--- THE DATA ---

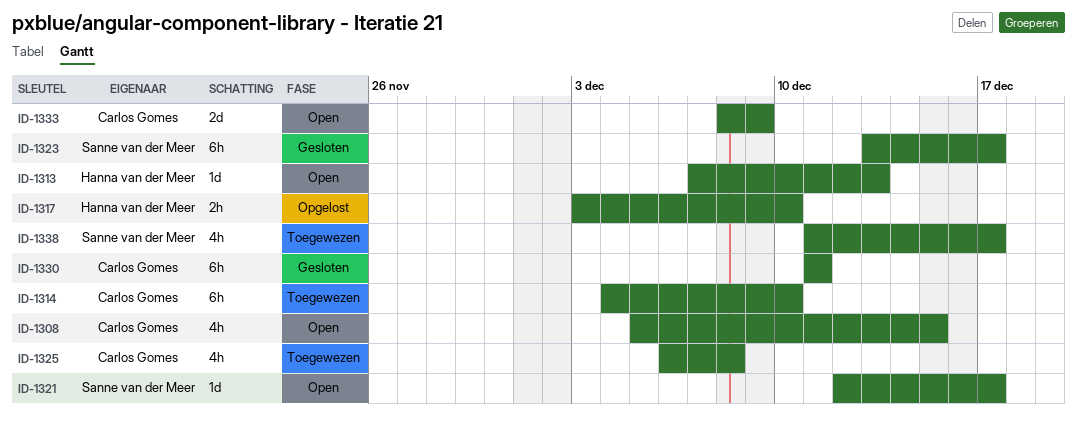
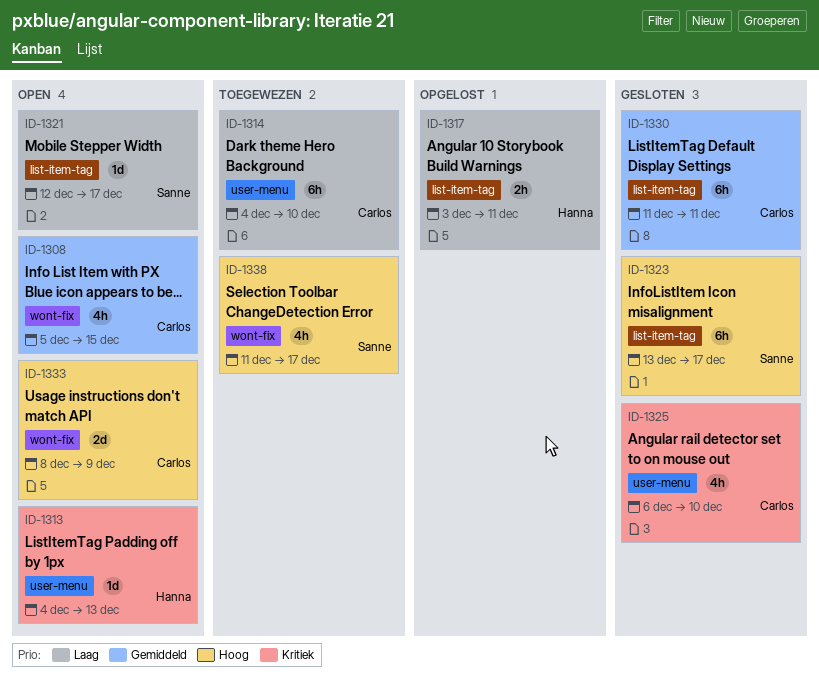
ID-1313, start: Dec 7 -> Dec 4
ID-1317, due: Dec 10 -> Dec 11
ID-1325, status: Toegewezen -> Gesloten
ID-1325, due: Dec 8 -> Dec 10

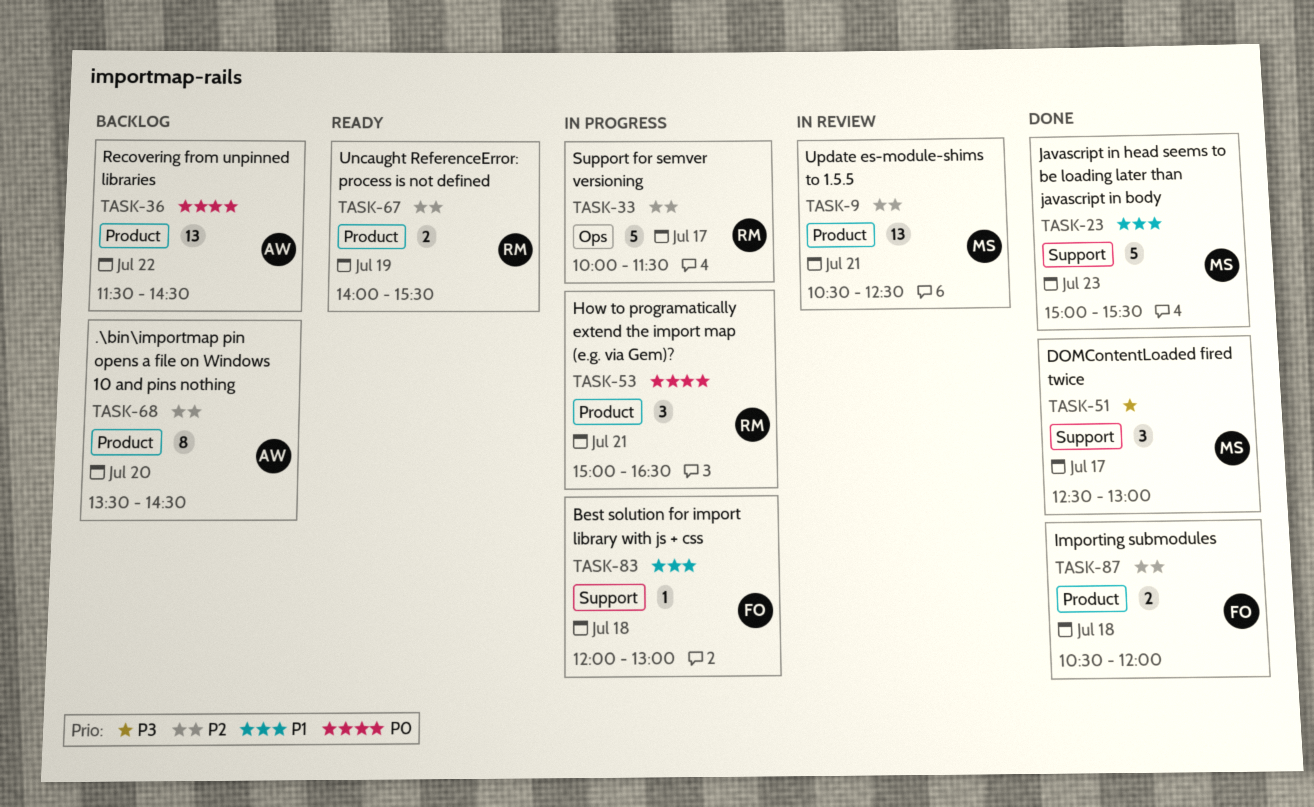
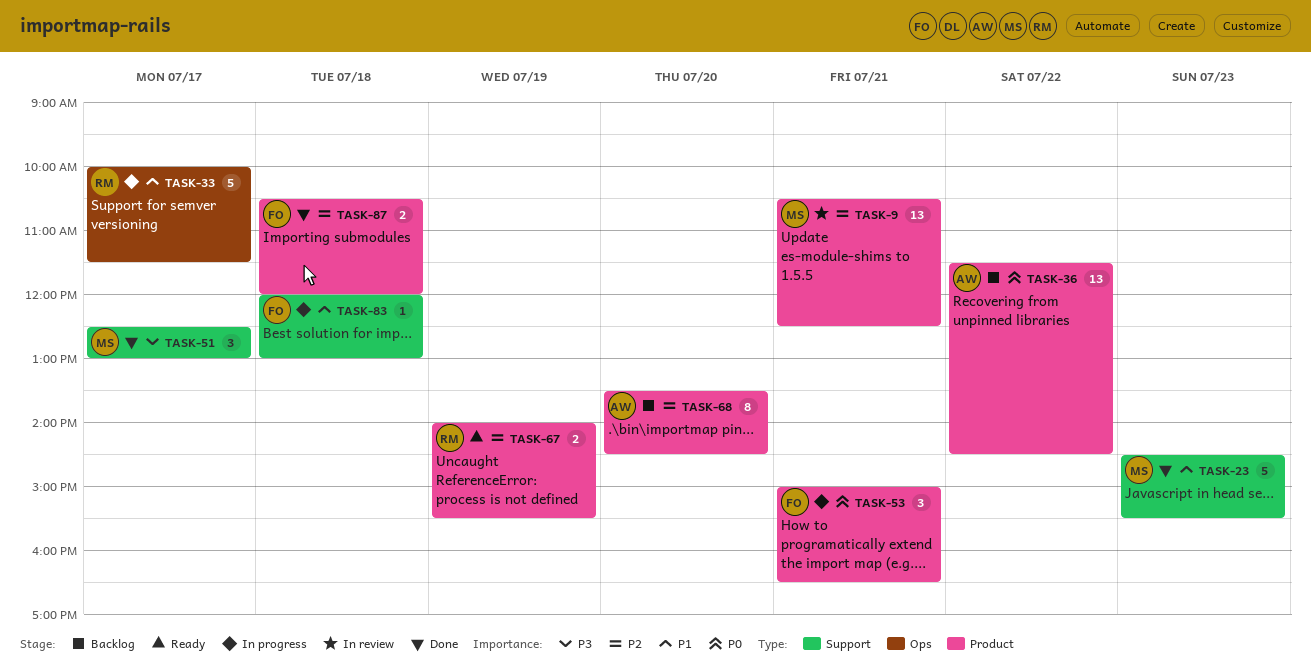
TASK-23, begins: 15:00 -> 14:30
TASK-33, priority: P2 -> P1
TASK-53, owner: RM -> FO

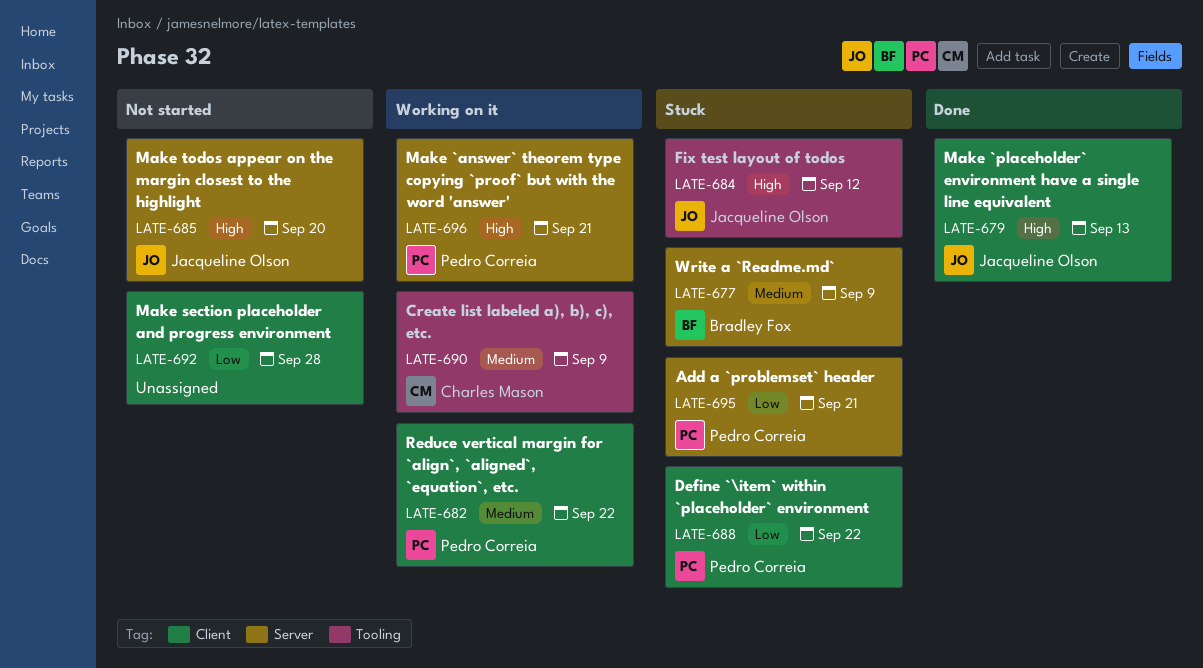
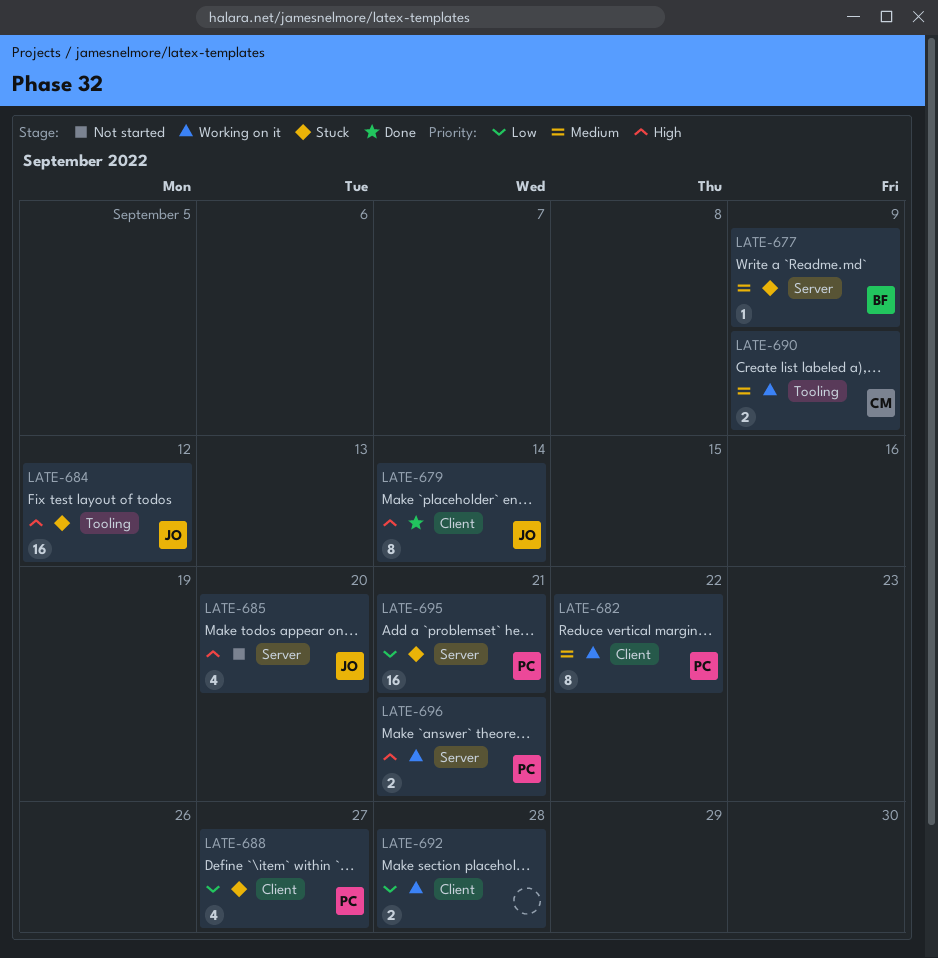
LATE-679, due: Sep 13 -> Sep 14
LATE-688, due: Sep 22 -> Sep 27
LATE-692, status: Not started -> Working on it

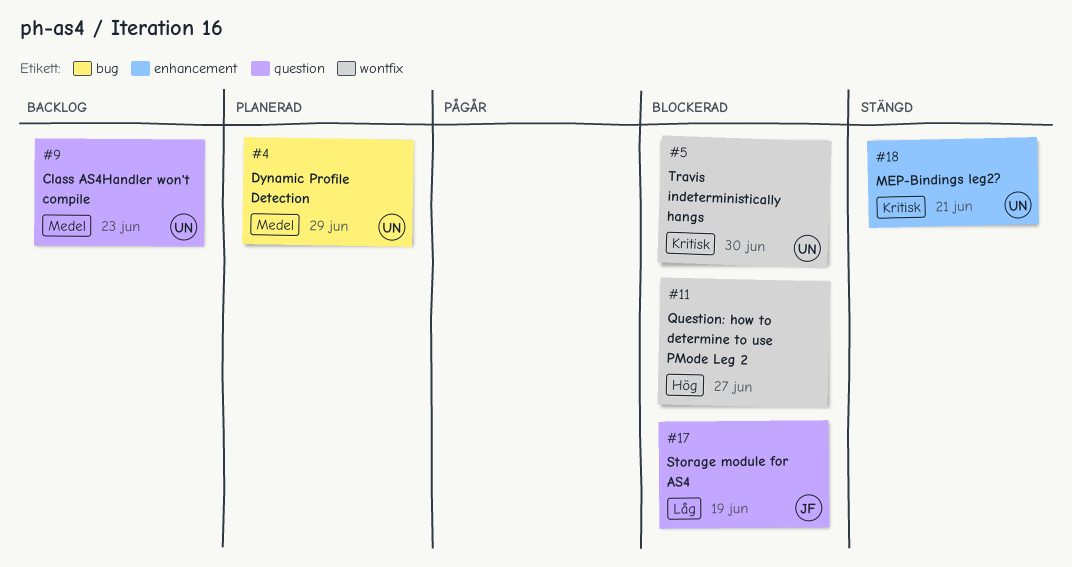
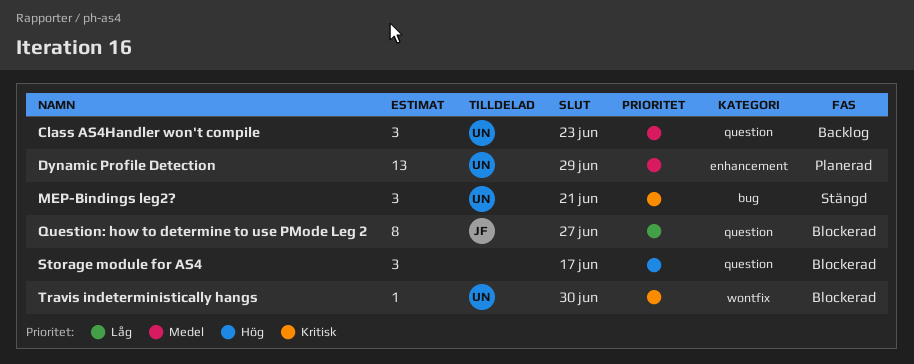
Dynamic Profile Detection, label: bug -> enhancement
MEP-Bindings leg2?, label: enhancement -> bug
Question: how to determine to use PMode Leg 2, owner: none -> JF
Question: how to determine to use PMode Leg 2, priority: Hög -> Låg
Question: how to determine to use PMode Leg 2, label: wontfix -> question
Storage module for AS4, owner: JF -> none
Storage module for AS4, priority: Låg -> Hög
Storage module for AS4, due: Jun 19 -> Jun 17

---

*PROBLEM*. Would you please repeat the lines from the one with "Question: how to determine to use PMode Leg 2, owner: none" through the last line of the listing above, exactly and with nothing else?

*RESPONSE TO THIS EXERCISE*.
Question: how to determine to use PMode Leg 2, owner: none -> JF
Question: how to determine to use PMode Leg 2, priority: Hög -> Låg
Question: how to determine to use PMode Leg 2, label: wontfix -> question
Storage module for AS4, owner: JF -> none
Storage module for AS4, priority: Låg -> Hög
Storage module for AS4, due: Jun 19 -> Jun 17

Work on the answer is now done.